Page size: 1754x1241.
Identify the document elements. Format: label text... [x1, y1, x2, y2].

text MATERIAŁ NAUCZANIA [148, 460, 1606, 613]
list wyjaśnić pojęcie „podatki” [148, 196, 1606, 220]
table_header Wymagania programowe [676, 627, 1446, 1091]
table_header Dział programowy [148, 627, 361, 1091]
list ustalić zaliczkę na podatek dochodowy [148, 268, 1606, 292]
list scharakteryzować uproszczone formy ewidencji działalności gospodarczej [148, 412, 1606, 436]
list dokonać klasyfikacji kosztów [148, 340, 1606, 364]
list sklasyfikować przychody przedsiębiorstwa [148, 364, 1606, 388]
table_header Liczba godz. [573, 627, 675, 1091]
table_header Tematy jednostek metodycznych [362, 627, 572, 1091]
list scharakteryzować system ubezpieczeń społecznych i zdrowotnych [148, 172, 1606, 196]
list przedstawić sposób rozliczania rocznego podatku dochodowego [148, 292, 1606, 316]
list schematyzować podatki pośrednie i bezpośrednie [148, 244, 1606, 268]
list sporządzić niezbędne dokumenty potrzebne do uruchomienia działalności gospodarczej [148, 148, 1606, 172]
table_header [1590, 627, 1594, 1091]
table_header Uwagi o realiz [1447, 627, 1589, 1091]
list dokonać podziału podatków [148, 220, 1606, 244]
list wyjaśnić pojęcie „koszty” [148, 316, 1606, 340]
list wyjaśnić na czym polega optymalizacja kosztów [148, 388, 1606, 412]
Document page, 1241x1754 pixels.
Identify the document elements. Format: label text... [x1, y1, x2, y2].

• • •

* Problem details
In the records above, replace every "Identify" with "Locate" and leave everything else untouched.

* Correct answer
Page size: 1754x1241.
Locate the document elements. Format: label text... [x1, y1, x2, y2].

text MATERIAŁ NAUCZANIA [148, 460, 1606, 613]
list wyjaśnić pojęcie „podatki” [148, 196, 1606, 220]
table_header Wymagania programowe [676, 627, 1446, 1091]
table_header Dział programowy [148, 627, 361, 1091]
list ustalić zaliczkę na podatek dochodowy [148, 268, 1606, 292]
list scharakteryzować uproszczone formy ewidencji działalności gospodarczej [148, 412, 1606, 436]
list dokonać klasyfikacji kosztów [148, 340, 1606, 364]
list sklasyfikować przychody przedsiębiorstwa [148, 364, 1606, 388]
table_header Liczba godz. [573, 627, 675, 1091]
table_header Tematy jednostek metodycznych [362, 627, 572, 1091]
list scharakteryzować system ubezpieczeń społecznych i zdrowotnych [148, 172, 1606, 196]
list przedstawić sposób rozliczania rocznego podatku dochodowego [148, 292, 1606, 316]
list schematyzować podatki pośrednie i bezpośrednie [148, 244, 1606, 268]
list sporządzić niezbędne dokumenty potrzebne do uruchomienia działalności gospodarczej [148, 148, 1606, 172]
table_header [1590, 627, 1594, 1091]
table_header Uwagi o realiz [1447, 627, 1589, 1091]
list dokonać podziału podatków [148, 220, 1606, 244]
list wyjaśnić pojęcie „koszty” [148, 316, 1606, 340]
list wyjaśnić na czym polega optymalizacja kosztów [148, 388, 1606, 412]
Document page, 1241x1754 pixels.
Locate the document elements. Format: label text... [x1, y1, x2, y2].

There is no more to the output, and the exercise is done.